The One-Way Analysis of Variance (ANOVA, Tukey test) was used where the normality test was passed. Where this was not passed, the Kruskal-Wallis One-Way ANOVA on Ranks (Dunn's Method) was used.
Two models with a higher compliance were built. The Orbis-Sigma valve and the Sinu-Shunt were retested using these models. The asymptotes achieved were not significantly different on each model with the same shunt. The time to reach the asymptote was not significantly different when testing the Orbis-Sigma valve but was significantly longer in the Sinu-Shunt (P < 0.001 One-way ANOVA Tukey test).
It can always be disputed whether in-vitro testing is clinically relevant. We used a model that increased the volume of CSF in a system that had a total volume of 270 ml. This volume is not uncommon in hydrocephalus with gross ventricular dilatation. The model has a relatively low compliance and the width of the horizontal section of pressure-volume curve was chosen somewhat arbitrarily. There is little data regarding this width, although some reports give values around 5 ml . Therefore, we think that a comparison of valves in terms 'how many pumps are needed to reach steeper section of P/V curve' or 'how many pumps are safe' may be misleading. The most important message, repeated after other studies [11, 12], is that pumping the chamber of any valve has the potential to reduce proximal CSF pressure significantly, to the extent that clinically relevant over-drainage would be possible.
Patients and families should be advised against pumping, particularly when the ventricles are small. It is possible for a physician to test the valve using a single compression: however such tests are unreliable [3, 11, 12]. The majority of shunts were able to produce an intracranial pressure of less than -30 to -35 cmH2O (-22 to -26 mmHg). This falls within the range that can produce orthostatic headaches . It is at this pressure that the vasodilatation compensation for CSF depletion is no longer sufficient, and thus the symptoms of CSF hypovolaemia become apparent .
There is a range of differences between the shunts, even between different models from the same manufacturer. In terms of the recorded negative pressures, the Orbis-Sigma was the best performer, and the Sinu-Shunt the worst. The number of strokes required to reach the asymptotes showed that the LP Shunt was the fastest, probably due to its large pumping reservoir. With Codman Programmable valves, the use of the Siphon-Guard, programmed to a higher performance level, increased the number of strokes required to reach the asymptote but did not affect the position of the asymptote.
Testing the two valves on the higher compliance models, demonstrated the validity of the model in terms of modeling the CSF space and compliance in the hydrocephalic patient.
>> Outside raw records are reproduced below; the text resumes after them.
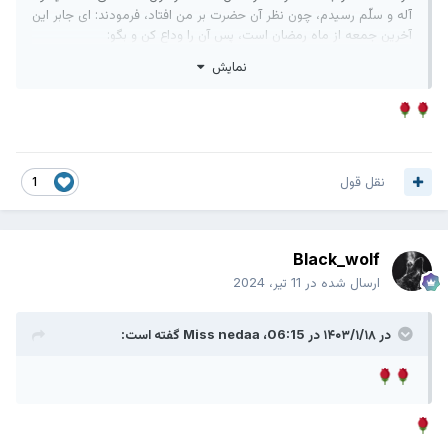
آله و سلّم رسيدم، چون نظر آن حضرت بر من افتاد، فرمودند: اى جابر اين
آخرين جمعه از ماه رمضان است، پس آن را وداع كن و بگو:
نمایش
اللَّهُمَّ لا تَجْعَلْهُ آخِرَ الْعَهْدِ مِنْ صِيَامِنَا إِيَّاهُ فَإِنْ جَعَلْتَهُ فَاجْعَلْنِی
مَرْحُوما وَ لا تَجْعَلْنِی مَحْرُوما
خدايا! اين ماه را آخرين دورۀ روزه‌داری ما قرار مده، و اگر قرار دادى،
پس مرا رحمت شده قرار بده و محروم از رحمت قرار مده.
هر كه اين دعا را در اين روز بخواند به يكى از این دو خصلت نيكو
نقل قول
1
ظفر مى‌يابد:
1⃣ رسيدن به ماه رمضان آينده
و یا
Black_wolf
2⃣ آمرزش خداوند و رحمت بى‌انتها
ارسال شده در
11 تیر، 2024
فضایل الاشهر الثلاثه ص ۱۳۹
در ۱۴۰۳/۱/۱۸ در 06:15،
Miss nedaa
گفته است:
This was shown in both the worst-case scenario (low compliance) and in other hydrocephalic situations since the asymptotes remained unchanged. In patients with a higher compliance than the model, it may be expected that they reach the same asymptote but require a longer period of pumping to get there.
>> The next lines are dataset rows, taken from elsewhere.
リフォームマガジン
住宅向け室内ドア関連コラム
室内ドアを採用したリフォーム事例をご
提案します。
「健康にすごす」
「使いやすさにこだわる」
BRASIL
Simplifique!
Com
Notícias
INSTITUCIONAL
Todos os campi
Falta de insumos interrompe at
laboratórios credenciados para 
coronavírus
Flow control valves (Orbis-Sigma and Diamond Valve) minimize the degree of intracranial hypotension during pumping. The presence or absence of a siphon-control device has no effect on intracranial hypotension caused by pumping.
Pumping of shunt pre-chambers may cause gross intracranial hypotension in a relatively short time. The number of pumps and time needed for producing possibly detrimentally low levels of ICP depends on the shunt type.
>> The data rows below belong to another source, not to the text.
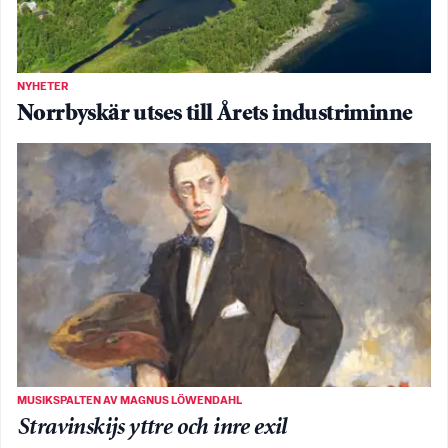
NYHETER
Norrbyskär utses till Årets industriminne
MUSIKSPALTEN AV MAGNUS LÖWENDAHL
Stravinskijs yttre och inre exil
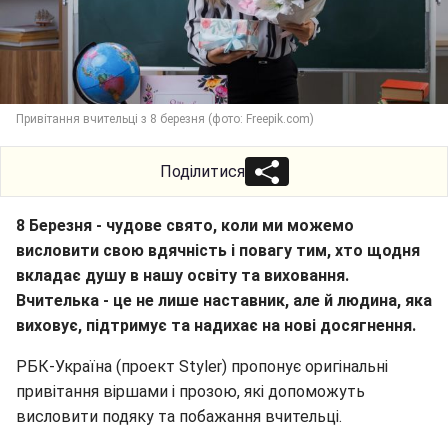
Привітання вчительці з 8 березня (фото: Freepik.com)
Поділитися
8 Березня - чудове свято, коли ми можемо
висловити свою вдячність і повагу тим, хто щодня
вкладає душу в нашу освіту та виховання.
Вчителька - це не лише наставник, але й людина, яка
виховує, підтримує та надихає на нові досягнення.
РБК-Україна (проект Styler) пропонує оригінальні
привітання віршами і прозою, які допоможуть
висловити подяку та побажання вчительці.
The UK Shunt Evaluation Laboratory was established by the UK Department of Health, but from 1997 is maintained partially by UK Shunt Registry and R&D grants from shunt manufacturers: Medtronic, Codman, Aesculap, Sinu-Shunt, Spiegelberg, Sophysa. All the reports and publications are independent and based solely on independent test conducted in the Laboratory. M. C. is on unpaid leave from Warsaw University of Technology, Poland.